Michael Brown vor einem Jahr erschossen

Politik bemühte sich um Verbesserung der Lage der mehrheitlich schwarzen Bevölkerung. Spannungen in der Kleinstadt bleiben.

Ein Jahr nach den tödlichen Schüssen eines weißen Polizisten auf den afroamerikanischen Jugendlichen Michael Brown sind die Wunden in Ferguson noch nicht verheilt. Ausgebrannte Gebäude in dem Vorort von St. Louis im US-Staat Missouri erinnern an die heftigen Proteste nach dem Tod des Teenagers und dem Verzicht auf einen Strafprozess gegen den Schützen.

Die Politik bemühte sich, die Lage der mehrheitlich schwarzen Bevölkerung von Ferguson zu verbessern. Doch die Spannungen in der Kleinstadt bleiben.

Ferguson: 67 Prozent schwarz

Ferguson sieht aus wie viele Vorstädte in den USA. Im Häusermeer der Metropolregion von St. Louis ist kaum zu erkennen, wo die Kleinstadt endet und der nächste Vorort beginnt. Kirchen und Einkaufszentren säumen die breiten Straßen, Einfamilienhäuser und Apartmentgebäude lösen sich ab. Von den rund 21.000 Einwohnern sind 67 Prozent schwarz und 29 Prozent weiß.
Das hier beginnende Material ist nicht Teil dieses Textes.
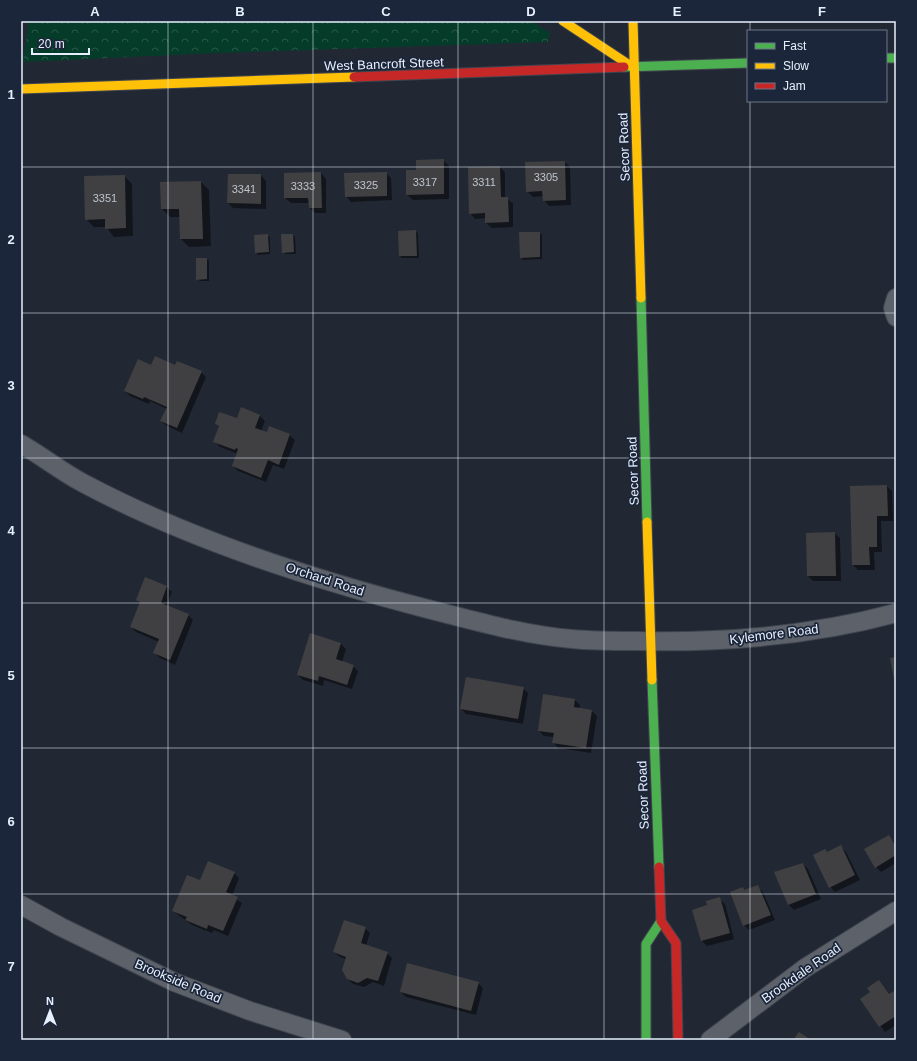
<svg xmlns="http://www.w3.org/2000/svg" width="917" height="1061" viewBox="0 0 917 1061" font-family="Helvetica,sans-serif">
<style>
.park{fill:url(#park-crowns)}
.shadow{fill:#0007}
.building{fill:#404042}
.lines{fill:none;stroke-linecap:round;stroke-linejoin:round}
.street-casing{stroke:#41454f;stroke-width:20}
.fast-casing{stroke:#41454f;stroke-width:11}
.slow-casing{stroke:#41454f;stroke-width:11}
.jam-casing{stroke:#41454f;stroke-width:11}
.street{stroke:#5d626a;stroke-width:18}
.fast{stroke:#4caf50;stroke-width:9}
.slow{stroke:#ffc107;stroke-width:9}
.jam{stroke:#c62828;stroke-width:9}
.grid{fill:none;stroke:#e7effd;stroke-width:1;stroke-opacity:0.55}
.labels{text-anchor:middle;dominant-baseline:central;stroke-width:3.5;stroke-linejoin:round;paint-order:stroke}
.number-label{font-size:11px;fill:#bdc3ce}
.street-label{font-size:13px;fill:#e7effd;stroke:#1b263a}
.neatline{fill:none;stroke:#e7effd;stroke-width:1.5}
.grid-label{font-size:13px;text-anchor:middle;font-weight:bold;fill:#e7effd}
</style>
<defs>
<pattern id="park-crowns" width="20" height="18" patternUnits="userSpaceOnUse"><rect width="20" height="18" fill="#053c29"/><path d="M2 6a3 3 0 1 1 6 0M12 15a3 3 0 1 1 6 0" fill="none" stroke="#295849"/></pattern>
</defs>
<rect width="100%" height="100%" fill="#222833"/>
<polygon class="park" points="29,21 531,21 550,33 548,42 218,53 23,62"/>
<g class="shadow">
<polygon points="443,160 449,166 449,199 413,200 407,195 417,171"/>
<polygon points="565,162 570,167 571,205 549,206 544,200 544,196 533,197 527,191"/>
<polygon points="499,167 505,172 505,198 513,203 513,227 492,228 486,223 486,218 475,219 470,213"/>
<polygon points="321,173 326,179 326,213 315,213 310,208 309,203 291,203 285,198 285,174"/>
<polygon points="386,173 391,178 392,200 351,202 346,196"/>
<polygon points="261,175 266,181 266,209 233,208 228,203"/>
<polygon points="124,176 132,184 133,236 114,237 106,227 94,227 86,219"/>
<polygon points="201,182 209,190 211,246 189,247 181,239 181,217 170,217 162,209"/>
<polygon points="416,231 418,234 419,258 402,258 400,256"/>
<polygon points="540,233 542,235 542,259 523,260 521,257"/>
<polygon points="267,235 270,237 270,254 258,255 256,252"/>
<polygon points="293,235 295,237 296,254 285,254 283,252"/>
<polygon points="207,259 209,261 209,281 200,281 197,279"/>
<polygon points="152,366 176,367 201,372 206,377 182,433 167,426 161,421 167,409 150,401 149,404 130,396 125,391"/>
<polygon points="260,416 265,421 261,431 267,434 289,435 295,440 284,469 273,465 266,482 238,471 233,466 238,454 220,447 215,442 220,428 216,424"/>
<polygon points="887,486 892,491 893,521 881,521 882,552 874,552 875,570 858,570 853,565"/>
<polygon points="834,533 840,538 841,581 813,581 808,576 807,534"/>
<polygon points="146,578 167,587 172,592 166,606 188,615 193,620 175,665 160,658 155,653 159,642 136,632 131,627 141,603 137,599"/>
<polygon points="311,635 341,644 346,649 342,662 353,666 358,671 352,689 324,680 323,686 303,680 298,675"/>
<polygon points="523,688 528,693 523,724 466,714 461,709"/>
<polygon points="575,700 580,705 579,709 592,711 597,716 591,753 558,748 553,742 554,737 544,736 539,731"/>
<polygon points="889,836 896,844 896,863 881,872 876,867"/>
<polygon points="841,847 846,852 860,880 835,892 830,887 828,853"/>
<polygon points="803,864 808,869 821,899 794,910 789,905 776,873"/>
<polygon points="234,873 239,878 232,896 242,903 228,936 214,930 212,933 192,925 173,911 200,881"/>
<polygon points="757,887 763,892 775,920 749,930 744,925 742,888 745,891"/>
<polygon points="719,899 725,904 734,939 707,946 702,941 694,910 708,906"/>
<polygon points="365,928 370,933 366,946 387,953 392,958 384,986 373,982 364,987 353,984 348,979 346,959 340,957 334,952"/>
<polygon points="879,981 890,995 896,991 896,1025 885,1032 861,999 871,992"/>
<polygon points="478,983 483,988 476,1015 406,997 401,992"/>
</g>
<g class="building">
<polygon points="444,159 444,194 406,195 406,170 416,170 416,160"/>
<polygon points="565,161 566,200 543,201 542,191 526,192 525,162"/>
<polygon points="500,166 501,197 508,197 509,222 485,223 485,213 469,214 468,167"/>
<polygon points="321,172 322,208 309,208 308,198 284,198 284,173"/>
<polygon points="387,172 387,196 345,197 344,173"/>
<polygon points="228,174 261,174 261,204 227,203"/>
<polygon points="125,175 126,228 105,229 105,219 85,220 84,176"/>
<polygon points="201,181 203,239 180,239 179,209 161,209 160,182"/>
<polygon points="416,230 417,256 399,256 398,231"/>
<polygon points="519,232 540,232 540,257 520,258"/>
<polygon points="268,234 269,252 255,253 254,235"/>
<polygon points="281,234 293,234 294,252 282,253"/>
<polygon points="196,258 207,258 207,279 196,280"/>
<polygon points="155,356 175,365 177,361 202,371 177,428 160,421 167,407 144,397 143,399 124,391 138,359 151,365"/>
<polygon points="241,407 260,415 255,428 267,432 269,426 290,434 279,465 268,460 261,478 232,466 238,449 236,448 235,450 213,442 219,426 215,424 219,412 237,418"/>
<polygon points="887,485 888,516 877,516 877,547 869,547 870,565 852,565 850,486"/>
<polygon points="835,532 836,576 807,576 806,533"/>
<polygon points="145,577 167,586 161,603 189,614 170,660 153,653 159,639 130,627 140,602 136,600"/>
<polygon points="310,633 341,643 336,659 354,665 347,685 319,676 318,681 297,675"/>
<polygon points="896,657 896,685 895,685 890,658"/>
<polygon points="466,677 524,687 518,719 460,709"/>
<polygon points="543,694 575,699 574,707 592,710 586,748 552,743 554,733 538,731"/>
<polygon points="889,835 896,846 896,855 875,868 864,849"/>
<polygon points="841,845 855,875 829,888 813,855 825,849 827,852"/>
<polygon points="208,861 235,872 226,892 238,897 223,931 208,925 207,929 185,920 187,917 172,911 187,875 200,880"/>
<polygon points="803,863 816,894 788,905 774,872"/>
<polygon points="758,885 771,915 743,926 730,892 743,887 744,890"/>
<polygon points="720,897 730,933 701,941 692,910 707,905 706,901"/>
<polygon points="344,920 366,927 361,943 388,952 378,981 367,978 358,983 347,979 342,970 346,957 333,952"/>
<polygon points="407,963 479,982 471,1011 400,992"/>
<polygon points="879,980 889,994 896,990 896,1016 879,1027 860,999 870,992 867,988"/>
<polygon points="799,1032 811,1040 793,1040"/>
</g>
<g class="lines">
<g class="street-casing">
<g id="street">
<polyline points="896,298 893,308 896,317"/>
<path d="M21 444C42 456 62 472 83 483 190 540 311 579 428 609 476 621 523 635 572 639 593 641 615 641 636 641 724 643 811 636 896 613"/>
<polyline points="21,905 61,927 174,982 250,1011 342,1040"/>
<polyline points="710,1040 805,968 896,911"/>
</g>
</g>
<g class="fast-casing">
<g id="fast">
<polyline points="886,58 896,58"/>
<polyline points="624,67 748,63"/>
<polyline points="641,298 647,522"/>
<polyline points="652,680 659,867"/>
<polyline points="646,1040 646,944 661,921"/>
</g>
</g>
<g class="slow-casing">
<g id="slow">
<polyline points="563,21 634,68"/>
<polyline points="633,21 641,298"/>
<polyline points="21,89 354,77"/>
<polyline points="647,522 652,680"/>
</g>
</g>
<g class="jam-casing">
<g id="jam">
<polyline points="354,77 624,67"/>
<polyline points="659,867 661,921 676,943 678,1040"/>
</g>
</g>
<use href="#street" class="street"/>
<use href="#fast" class="fast"/>
<use href="#slow" class="slow"/>
<use href="#jam" class="jam"/>
</g>
<path class="grid" d="M168 21V1040M313 21V1040M458 21V1040M604 21V1040M750 21V31M750 101V1040M21 167H896M21 313H896M21 458H896M21 603H896M21 748H896M21 894H896"/>
<g class="labels">
<g class="number-label">
<text x="546" y="177">3305</text>
<text x="425" y="182">3317</text>
<text x="484" y="182">3311</text>
<text x="366" y="185">3325</text>
<text x="303" y="186">3333</text>
<text x="244" y="189">3341</text>
<text x="105" y="198">3351</text>
</g>
<g class="street-label">
<text transform="translate(384 64) rotate(-2)">West Bancroft Street</text>
<text transform="translate(624 147) rotate(-92)">Secor Road</text>
<text transform="translate(633 471) rotate(-92)">Secor Road</text>
<text transform="translate(325 579) rotate(18)">Orchard Road</text>
<text transform="translate(774 634) rotate(-7)">Kylemore Road</text>
<text transform="translate(643 795) rotate(-92)">Secor Road</text>
<text transform="translate(801 973) rotate(-35)">Brookdale Road</text>
<text transform="translate(178 981) rotate(23)">Brookside Road</text>
</g>
</g>
<rect width="917" height="1061" fill="none" stroke="#1b263a" stroke-width="44"/>
<rect x="747" y="30" width="140" height="72" fill="#1b263a" stroke="#6d7688"/>
<rect x="755" y="43" width="20" height="6" fill="#4caf50" stroke="#6d7688"/>
<text x="783" y="50" font-size="12" fill="#e7effd">Fast</text>
<rect x="755" y="63" width="20" height="6" fill="#ffc107" stroke="#6d7688"/>
<text x="783" y="70" font-size="12" fill="#e7effd">Slow</text>
<rect x="755" y="83" width="20" height="6" fill="#c62828" stroke="#6d7688"/>
<text x="783" y="90" font-size="12" fill="#e7effd">Jam</text>
<g transform="translate(50 1011)" stroke="#1b263a" stroke-width="3" paint-order="stroke">
<path d="M0-3L7 15L0 10L-7 15Z" fill="#e7effd"/>
<text y="-6" font-size="11" font-weight="bold" text-anchor="middle" fill="#e7effd">N</text>
</g>
<path d="M32 48v6h57v-6" fill="none" stroke="#e7effd" stroke-width="2"/>
<text x="38" y="48" font-size="12" fill="#e7effd" stroke="#1b263a" stroke-width="3" paint-order="stroke">20 m</text>
<rect x="22" y="22" width="873" height="1017" class="neatline"/>
<g class="grid-label">
<text x="95" y="16">A</text>
<text x="240" y="16">B</text>
<text x="386" y="16">C</text>
<text x="531" y="16">D</text>
<text x="677" y="16">E</text>
<text x="822" y="16">F</text>
<text x="11" y="99">1</text>
<text x="11" y="244">2</text>
<text x="11" y="390">3</text>
<text x="11" y="535">4</text>
<text x="11" y="680">5</text>
<text x="11" y="826">6</text>
<text x="11" y="971">7</text>
</g>
</svg>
Am 9. August 2014 ging Michael Brown mit einem Freund den Canfield Drive hinunter, die beiden Jugendlichen waren mitten auf der ruhigen Seitenstraße unterwegs. Kurz zuvor war der Diebstahl von Zigarillos in einem Geschäft um die Ecke gemeldet worden. Wie sich später bei der Auswertung der Überwachungskameras des Geschäfts herausstellte, war der 18-jährige Brown tatsächlich ein Verdächtiger bei dem Diebstahl.

Polizist schoss sechs Mal

Der Polizist Darren Wilson fuhr mit seinem Streifenwagen den Canfield Drive entlang und stoppte die beiden Teenager. Über die anschließende Konfrontation gibt es widersprüchliche Darstellungen, am Ende lag Brown aber in einer Blutlache am Boden. Sechs Kugeln aus Wilsons Dienstwaffe hatten den unbewaffneten Jugendlichen getroffen. In den Wochen danach kam es zu Ausschreitungen in Ferguson, die Proteste dehnten sich auf weitere Städte aus. Der Vorort von St. Louis wurde zum Symbol für Rassismus und Polizeigewalt in den USA.
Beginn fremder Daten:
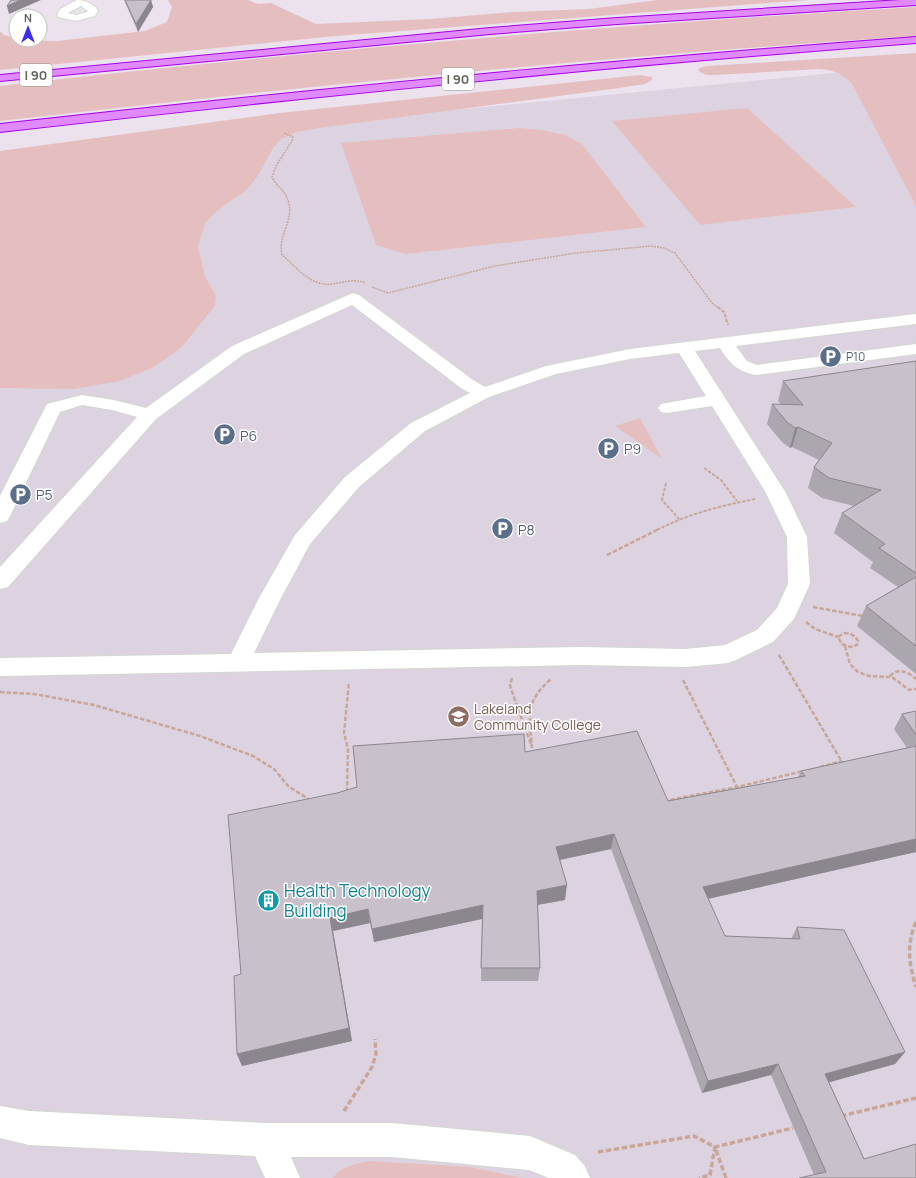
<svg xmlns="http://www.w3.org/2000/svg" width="916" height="1178" font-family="Manrope,sans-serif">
<rect width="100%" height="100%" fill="#ebe2ee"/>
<!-- education -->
<path fill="#ddd3e0" d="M916,65v1113h-916v-923l248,-125z"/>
<!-- green -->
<g fill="#e5bfbf">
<path d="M168,0h80l10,4 13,-1 45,21 114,-5 83,-7 76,-3 68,-9h151l-472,36 -336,34v-39l4,4 12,3v2l41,1 88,-10 22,-9 5,-15z"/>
<path d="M916,7v29c-306,20 -611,50 -916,85v-35c305,-35 610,-61 916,-79z"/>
<path d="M916,53v153l-64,-122c-10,-11 -19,-14 -33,-15l-104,6h-9l-6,-3 -2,-3 8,-3z"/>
<path d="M640,75l12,2v3l-7,4 -33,5 -293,39 -22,4 -16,7 -8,9 -16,29 -11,14 -22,14 -19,18 -7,23 7,31 11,18 -1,11 -34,42 -29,20 -32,13 -46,8 -74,-1v-237l279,-38z"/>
<path d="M747,108l109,99 -156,18 -88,-104z"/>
<path d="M519,128l23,2 23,5 17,9 64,83 -241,27 -29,-9 -35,-102z"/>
<path d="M640,418l22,41 -47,-33z"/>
<path d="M370,1161l100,6 52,11h-189c9,-13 23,-14 37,-17z"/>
</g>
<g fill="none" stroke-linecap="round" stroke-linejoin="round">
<defs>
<g id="minor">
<path d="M77,0c9,0 16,4 21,10l-3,6 -19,5 -18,-4 -1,-2 3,-6zM81,6l7,5 -1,1 -11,3 -8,-2z"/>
<path d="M353,293l6,2 114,85 12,7 61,-21 84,-17 286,-35v10l-180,22 11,15 10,4 159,-21v10l-159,21c-19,-3 -27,-11 -37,-27l-25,3 91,142 21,44 3,47 -16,35 -21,23 -37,18 -8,3 -42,4 -105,-2 -581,11v-18l231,-4 28,-56 36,-63 50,-58 66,-54 59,-30 -9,-5 -109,-83 -108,49 -88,65 -148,168 -8,2v-22l137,-150 -25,-7 -30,-5 -22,7 -50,104 -3,5 -7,2v-27l47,-92 35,-9 32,5 32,8 86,-62zM679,353l27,43 -45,8 -3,4 3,4 6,1 45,-7 54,87 21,44 1,47 -11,24 -20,22 -32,15 -39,4 -105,-2 -327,6 27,-55 29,-54 49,-57 66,-56 64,-34 67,-23 74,-15z"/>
<path d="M0,1106l29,5 236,12h127l138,13 45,19 10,11 5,12h-41l-20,-8 -137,-13h-101l9,21h-35l-10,-22 -226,-11 -29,-7z"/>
</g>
<g id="highway">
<path d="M901,0h15v5l-299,19 -127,10 -490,47v-6l490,-47 127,-10z"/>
<path d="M916,37v6c-306,23 -611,54 -916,89v-8c305,-34 610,-64 916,-87z"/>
</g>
</defs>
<!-- minor casing -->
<use href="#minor" stroke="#d2d7d0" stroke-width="2"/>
<!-- highway casing -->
<use href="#highway" stroke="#a700f0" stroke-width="2"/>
<!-- path-far3 -->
<g stroke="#c8a799" stroke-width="1.5" stroke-dasharray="2 1" stroke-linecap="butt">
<path d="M284,133l9,4 -1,4 -16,25 -4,11c4,9 12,12 16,23 7,22 -11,34 -6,55 11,9 23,24 37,28 16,5 30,-7 46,0"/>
<path d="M372,287l16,6 107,-27 81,-13 75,-7 13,2 11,5 37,50 7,5"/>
</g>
<!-- path-far2 -->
<g stroke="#c8a799" stroke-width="2" stroke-dasharray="3.5 1.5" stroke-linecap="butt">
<path d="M718,307l6,5 4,13"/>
<path d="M704,468l17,12 16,21"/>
<path d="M666,483l-4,17 17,19"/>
<path d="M657,530c31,-16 63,-24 98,-31"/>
</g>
<!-- path-far1 -->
<g stroke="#c8a799" stroke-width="2.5" stroke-dasharray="4.5 2" stroke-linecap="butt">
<path d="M607,555l52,-26"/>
<path d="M813,607l50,9"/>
<path d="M806,622l9,7 23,8"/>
<path d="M844,633c6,0 11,2 14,8l-1,4 -6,2 -9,-3 -4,-7z"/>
<path d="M845,646l5,18 8,8 11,4 23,1 17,13 7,-1"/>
<path d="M779,655l63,107"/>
<path d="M890,676c8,-9 18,-4 26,3"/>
<path d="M512,678l-2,8 22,61c-3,-34 -7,-45 20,-69"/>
<path d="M683,680l54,107"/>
<path d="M0,692l34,2 60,11 106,31 53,20 21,13 14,17 22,14"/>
<path d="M820,767l22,-6"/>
<path d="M347,792l1,-43 -4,-16 5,-51"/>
<path d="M664,801l73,-14 67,-16"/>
</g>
<!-- path -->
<g stroke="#c8a799" stroke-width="3.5" stroke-dasharray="5.5 2.5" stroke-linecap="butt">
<path d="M916,922c-10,23 -7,42 0,65"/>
<path d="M344,1111l28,-44 4,-13 -1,-15"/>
<path d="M841,1116l75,-18"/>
<path d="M598,1152l96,-16 21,11 -5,28 -11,3"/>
<path d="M726,1178l-11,-31 78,-19"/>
</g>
<!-- minor -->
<use href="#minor" fill="#fff" fill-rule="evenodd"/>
<!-- highway -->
<use href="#highway" fill="#e18afd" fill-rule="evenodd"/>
</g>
<!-- wall -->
<g fill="#aca6af">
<path d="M124,0h27l2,7 -15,25z"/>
<path d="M916,361v313l-59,-48 9,-20 32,-19 -28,-19 3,-6 -39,-29 8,-20 12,-7 -32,-8 -14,-10 6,-21 5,-7 -27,-13 -2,1 -8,-6 -15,-18 5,-20h9l-3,-3 5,-20z"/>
<path d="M916,711v141l-208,47 17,37 66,3 6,-12 108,125 -10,12 -66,18 35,77 52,19 -102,-3 -43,-100 -69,18 -91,-244 -51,11 5,40 -27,5 2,63 -2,13h-57l1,-62 -108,23 -4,-19 -37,8 19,110 -110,25 -5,-12 4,-80 96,-181 188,-41 143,49 130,-23 3,-7 106,-23 -13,-19 8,-15z"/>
</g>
<!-- shaded-wall -->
<g fill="#8c878e">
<path d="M21,0h20l-32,14 -2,-8z"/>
<path d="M151,0l2,7 -15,25 -2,-8z"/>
<path d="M798,427l-6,20 -2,1 5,-20z"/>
<path d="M614,834l-3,15 -57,12 2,-14z"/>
<path d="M916,839v13l-218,49 5,-14z"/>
<path d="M567,885l-2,15 -29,5 1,-14z"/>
<path d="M483,905l-1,14 -108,23 -2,-13z"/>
<path d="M368,909l2,14 -37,8 19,110 -110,25 -5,-12 93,-136z"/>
<path d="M905,1052l-10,12 -79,22 9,-12z"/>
<path d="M778,1064l-7,11 -69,18 6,-12z"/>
</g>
<!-- building -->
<g fill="#c8c1cb" stroke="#8c878e">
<path d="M11,0h10l-14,6z"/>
<path d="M125,0h26l-15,24z"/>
<path d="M916,361v212l-37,-25 6,-4 -43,-31 39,-23 -52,-12 -15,-11 18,-24 -34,-16 -3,1 -8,-6 -15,-18 31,1 -20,-24z"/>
<path d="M916,577v69l-50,-40z"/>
<path d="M916,711v24l-14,-21z"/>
<path d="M637,731l31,70 137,-25 -4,-5 115,-25v93l-213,48 22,49 75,3 -3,-12 47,3 61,122 -80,22 39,85 52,-15v34h-117l27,-6 -48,-108 -70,17 -94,-247 -58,13 11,38 -30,6 3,77h-59l2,-63 -111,24 -4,-20 -38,9 19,110 -112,26 -3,-78 7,-2 -13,-159 109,-22 20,-6 -4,-41 171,-12 1,18z"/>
</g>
<!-- icons -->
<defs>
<symbol id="parking-disc" viewBox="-11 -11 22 22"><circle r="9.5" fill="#5c6f8a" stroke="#fff"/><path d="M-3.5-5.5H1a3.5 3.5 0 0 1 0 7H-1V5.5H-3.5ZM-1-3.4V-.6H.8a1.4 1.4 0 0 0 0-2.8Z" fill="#fff"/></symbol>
<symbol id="university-disc" viewBox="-11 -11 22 22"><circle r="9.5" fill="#8d6e63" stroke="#fff"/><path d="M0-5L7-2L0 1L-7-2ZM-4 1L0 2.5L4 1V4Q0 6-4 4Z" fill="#fff"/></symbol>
<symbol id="building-disc" viewBox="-11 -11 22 22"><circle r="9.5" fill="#0f9aa8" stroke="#fff"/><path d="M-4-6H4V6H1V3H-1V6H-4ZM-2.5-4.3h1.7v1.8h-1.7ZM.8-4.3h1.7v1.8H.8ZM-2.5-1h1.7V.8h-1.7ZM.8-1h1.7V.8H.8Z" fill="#fff"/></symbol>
</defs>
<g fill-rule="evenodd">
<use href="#parking-disc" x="818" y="344" width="25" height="25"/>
<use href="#parking-disc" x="212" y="422" width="25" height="25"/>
<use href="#parking-disc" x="596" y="436" width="25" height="25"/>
<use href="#parking-disc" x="8" y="482" width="25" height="25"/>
<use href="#parking-disc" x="490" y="516" width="25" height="25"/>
<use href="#university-disc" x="446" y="704" width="25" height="25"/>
<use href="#building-disc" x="256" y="888" width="25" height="25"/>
</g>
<g text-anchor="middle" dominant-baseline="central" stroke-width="3" stroke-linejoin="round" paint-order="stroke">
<!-- far-service labels -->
<g font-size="12" fill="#4e5e75" stroke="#fff" text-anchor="start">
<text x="846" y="356">P10</text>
</g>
<!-- shield labels -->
<g fill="#fff" stroke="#8e928c" stroke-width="1">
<rect x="20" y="64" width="32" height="22" rx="3"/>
<rect x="442" y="68" width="32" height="22" rx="3"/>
</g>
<g font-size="13" font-weight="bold" fill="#5e635b">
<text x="36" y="75">I 90</text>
<text x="458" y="79">I 90</text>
</g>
<!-- service labels -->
<g font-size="14" fill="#4e5e75" stroke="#fff" text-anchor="start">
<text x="240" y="435">P6</text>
<text x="624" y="448">P9</text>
<text x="36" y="494">P5</text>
<text x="518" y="529">P8</text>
</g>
<!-- education labels -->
<g font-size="14" fill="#785e54" stroke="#fff" text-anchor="start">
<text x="474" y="708">Lakeland<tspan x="474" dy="16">Community College</tspan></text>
</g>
<!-- near-culture labels -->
<g font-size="17" fill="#0d838f" stroke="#fff" text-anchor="start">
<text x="284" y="890">Health Technology<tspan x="284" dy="20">Building</tspan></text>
</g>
</g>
<!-- north arrow -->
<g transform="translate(28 28)"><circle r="19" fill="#ffffff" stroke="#bfc1bd"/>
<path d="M0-3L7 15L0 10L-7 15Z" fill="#3d2de9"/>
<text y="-6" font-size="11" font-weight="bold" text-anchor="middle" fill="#5e635b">N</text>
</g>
</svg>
Im November brach sich die Wut erneut Bahn, als sich eine sogenannte Grand Jury aus Laienrichtern gegen eine Anklage Wilsons entschied. Im März stellte auch das US-Justizministerium die Ermittlungen im Fall Michael Brown ein. Für eine Verletzung der Bürgerrechte durch Wilson gab es keine gerichtsfesten Beweise.

Polizei trägt jetzt Minikameras

Ein Bericht des Justizministeriums bestätigte allerdings die routinemäßige Schikane von Afroamerikanern durch die überwiegend weiße Polizeitruppe von Ferguson. Mittlerweile hat die Vorstadt einen schwarzen Polizeichef, auch die Führungsebene der Stadtverwaltung wurde teilweise ausgetauscht. Die Polizisten tragen Minikameras am Körper, die ihre Einsätze genau dokumentieren sollen.

"Es wird nicht einfach, es wird nicht über Nacht geschehen", sagt Fergusons stellvertretender Bürgermeister Mark Byrne über die Bemühungen, den Umgang zwischen den Behörden und der Bevölkerung zu verbessern. Aber er ist überzeugt: "Wir können das Problem lösen."

"Gemeinde ist verwüstet worden"

Der Restaurantbesitzer Charles Davis hofft, dass Demonstrationen am Jahrestag von Michael Browns Tod nicht wieder in Gewalt umschlagen. "Ich bete, dass die Leute geduldig sind", sagt er. "Wir als Gemeinde sind verwüstet worden." Die Veränderungen in Ferguson seien aber spürbar. "Hoffentlich ist dieser junge Mann nicht umsonst gestorben."

Wilson hat den Polizeidienst inzwischen quittiert und lebt zurückgezogen in St. Louis. Kürzlich äußerte er sich in einem Interview mit dem Magazin "New Yorker" erstmals öffentlich - und zeigte wenig Mitgefühl für Brown: "Denke ich darüber nach, was er für eine Person war? Nicht wirklich, denn das spielt jetzt keine Rolle mehr."